* **Text extract**
• • • • •
Can't be - I'm working with the latest revision of Lucene from trunk/

-- 
Best regards,
Andrzej Bialecki     <><
 ___. ___ ___ ___ _ _   __________________________________
[__ || __|__/|__||\/|  Information Retrieval, Semantic Web
___|||__||  \|  ||  |  Embedded Unix, System Integration
http://www.sigram.com  Contact: info at sigram dot com

Re: Performance issues with ConjunctionScorer

Posted by Piotr Kosiorowski <pk...@gmail.com>.

On 11/22/05, Andrzej Bialecki <ab...@getopt.org> wrote:
>
> Hi,
>
> I've been profiling a Nutch installation, and to my surprise the largest
> amount of throwaway allocations and the most time spent was not in Nutch
> specific code, or IPC, but in Lucene ConjunctionScorer.doNext() method.
> This method operates on a LinkedList, which seems to be a huge
> bottleneck. Perhaps it would be possible to replace LinkedList with a
> table?
>
>
I had exactly the same findings some time ago and even replaced LinkedList
with a table and started to prepare the patch and summarize my finding as at
the same time this subject was rised on lucene mailing list with patch -
doing exactly the same thing. I cannot find the link to thread right now -
but as far as I remember it is already commited in SVN trunk.
Regards
Piotr

Re: Performance issues with ConjunctionScorer

Posted by mark harwood <ma...@yahoo.co.uk>.

The Highlighter in the lucene "contrib" section has a
class called TokenSources which tries to find the best
way of getting a TokenStream.
It can build a TokenStream from either:
a) an Analyzer
b) TermPositionVector (if the field was created with
one in the index)

You may find that using TermPositionVectors in your
index gives you a speed up but it all depends on the
cost of processing done by your analyzer. Using
TermPositionVector incurs extra data reads to get the
list of tokens from disk whereas using Analyzer is
extra CPU load processing the document text you've
already read from disk.
Both approaches typically need to read the original
document text when highlighting in order to retain the
stop words that make it readable. 
I have noticed before now that the StandardAnalyzer
was quite slow but other Analyzers are much quicker so
it can really depend on your choice.

Cheers
Mark


		
___________________________________________________________ 
To help you stay safe and secure online, we've developed the all new Yahoo! Security Centre. http://uk.security.yahoo.com

---------------------------------------------------------------------
To unsubscribe, e-mail: java-dev-unsubscribe@lucene.apache.org
For additional commands, e-mail: java-dev-help@lucene.apache.org

Re: Performance issues with ConjunctionScorer

Posted by Andrzej Bialecki <ab...@getopt.org>.
• • • • •
* **Task requirements**
- 1) In the ConjunctionScorer thread, which structure does Andrzej Bialecki say the ConjunctionScorer.doNext() method operates on?
- 2) Write the next part of the ConjunctionScorer thread, starting right after its last line.
The data after this note has no connection to the ConjunctionScorer thread.
• • • • •
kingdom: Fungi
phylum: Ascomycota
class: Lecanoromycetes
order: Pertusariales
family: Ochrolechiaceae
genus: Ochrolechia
• • • • •
* **Responses**
- 1) A LinkedList.

- 2)
Andrzej Bialecki wrote:

> Hi,
>
> I've been profiling a Nutch installation, and to my surprise the 
> largest amount of throwaway allocations and the most time spent was 
> not in Nutch specific code, or IPC, but in Lucene 
> ConjunctionScorer.doNext() method. This method operates on a 
> LinkedList, which seems to be a huge bottleneck. Perhaps it would be 
> possible to replace LinkedList with a table?
>
> Nutch Summarizer also needlessly re-tokenizes the text over and over 
> again - perhaps it would be better to save already tokenized text in 
> parse_text, instead of the raw plain text? After all, the only use for 
> that text is to index it and then build the summaries.
>
> Please see the profiles here:
>
>    http://www.getopt.org/nutch/profile/index.html
>
Further input into this: after replacing the ConjunctionScorer with the 
fixed version from JIRA, now the bottleneck seems to be ... in 
Summarizer, of all things. :-)

I'm loading the DistributedSearch$Server to 100% CPU, and then the split 
is as follows:

* 82% NutchBean.getSummary() -> Summarizer.getSummary() -> getTokens()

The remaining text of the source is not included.